3D reconstruction of dynamic scenes is a long-standing problem in computer graphics and increasingly difficult the less information is available. Shape-from-Template (SfT) methods aim to reconstruct a template-based geometry from RGB images or video sequences, often leveraging just a single monocular camera without depth information, such as regular smartphone recordings. Unfortunately, existing reconstruction methods are either unphysical and noisy or slow in optimization. To solve this problem, we propose a novel SfT reconstruction algorithm for cloth using a pre-trained neural surrogate model that is fast to evaluate, stable, and produces smooth reconstructions due to a regularizing physics simulation. Differentiable rendering of the simulated mesh enables pixel-wise comparisons between the reconstruction and a target video sequence that can be used for a gradient-based optimization procedure to extract not only shape information but also physical parameters such as stretching, shearing, or bending stiffness of the cloth. This allows to retain a precise, stable, and smooth reconstructed geometry while reducing the runtime by a factor of 400-500 compared to $\phi$-SfT, a state-of-the-art physics-based SfT approach.

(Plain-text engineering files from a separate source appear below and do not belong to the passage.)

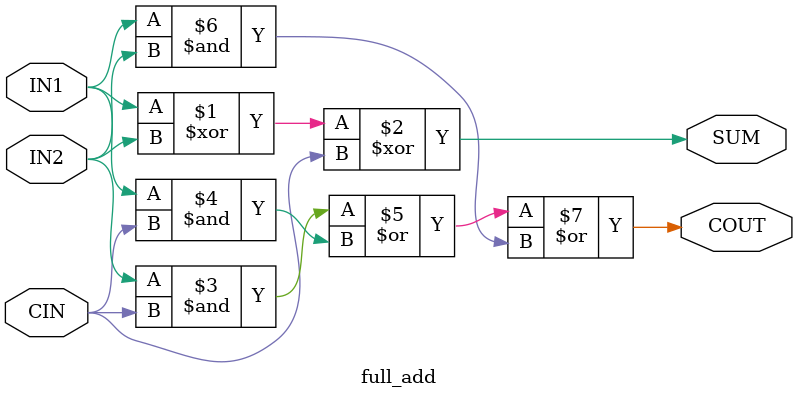
<source format=sv>
`timescale 1ns / 1ps


module RCA_4_bit(
     IN1,
     IN2,
     OUT
    );
    //combinational
    parameter bits = 4;
    input [bits-1:0] IN1;
    input [bits-1:0] IN2;
    output [bits-1:0] OUT;
    logic [bits-1:0] c;
    logic a=0;
    
//    logic clk;
//    always_ff @(posedge clk) begin
//        logic [31:0] ram [255:0];
//    end
    
    full_add FA0 (.IN1(IN1[0]), .IN2(IN2[0]), .CIN(a), .SUM(OUT[0]), .COUT(c[0]));
    full_add FA1 (.IN1(IN1[1]), .IN2(IN2[1]), .CIN(c[0]), .SUM(OUT[1]), .COUT(c[1]));
    full_add FA2 (.IN1(IN1[2]), .IN2(IN2[2]), .CIN(c[1]), .SUM(OUT[2]), .COUT(c[2]));
    full_add FA3 (.IN1(IN1[3]), .IN2(IN2[3]), .CIN(c[2]), .SUM(OUT[3]), .COUT(c[3]));

endmodule

module full_add(
     
    input  IN1, IN2,CIN,//input 0 is bit 1, 1 is bit 2, 2 is carry in
    output SUM, COUT //output 0 is sum, 1 is carry out
    );
    //assign LED[0] = ~IN[0]&~IN[1]&IN[2] | ~IN[0]&IN[1]&~IN[2] | IN[0]&~IN[1]&~IN[2] | IN[0]&IN[1]&IN[2];
    assign SUM = IN1 ^ IN2 ^ CIN;
    assign COUT = IN2&CIN | IN1&CIN | IN1&IN2;
    //assign SUM = OUT[0];
    //assign CARRY = OUT[1];
     
endmodule

</source>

翻译：动态场景的三维重建是计算机图形学中长期存在的问题，且可获取信息越少，难度越大。模板赋形方法旨在利用RGB图像或视频序列（通常仅依赖单目摄像头而无需深度信息，例如普通智能手机拍摄的影像）重建基于模板的几何结构。然而，现有重建方法要么缺乏物理真实性且噪声明显，要么优化速度缓慢。为解决此问题，我们提出一种用于布料的新型模板赋形重建算法，该算法采用预训练的神经代理模型，具有快速评估、稳定性强且通过正则化物理模拟生成平滑重建结果的特性。对模拟网格进行可微分渲染，能够实现重建结果与目标视频序列之间的逐像素对比，从而支持基于梯度的优化流程，不仅提取形状信息，还可获取物理参数（如布料的拉伸、剪切或弯曲刚度）。与基于物理的现有最优模板赋形方法$\phi$-SfT相比，本方法在保持精确、稳定且平滑的重建几何结构的同时，将运行时间降低400至500倍。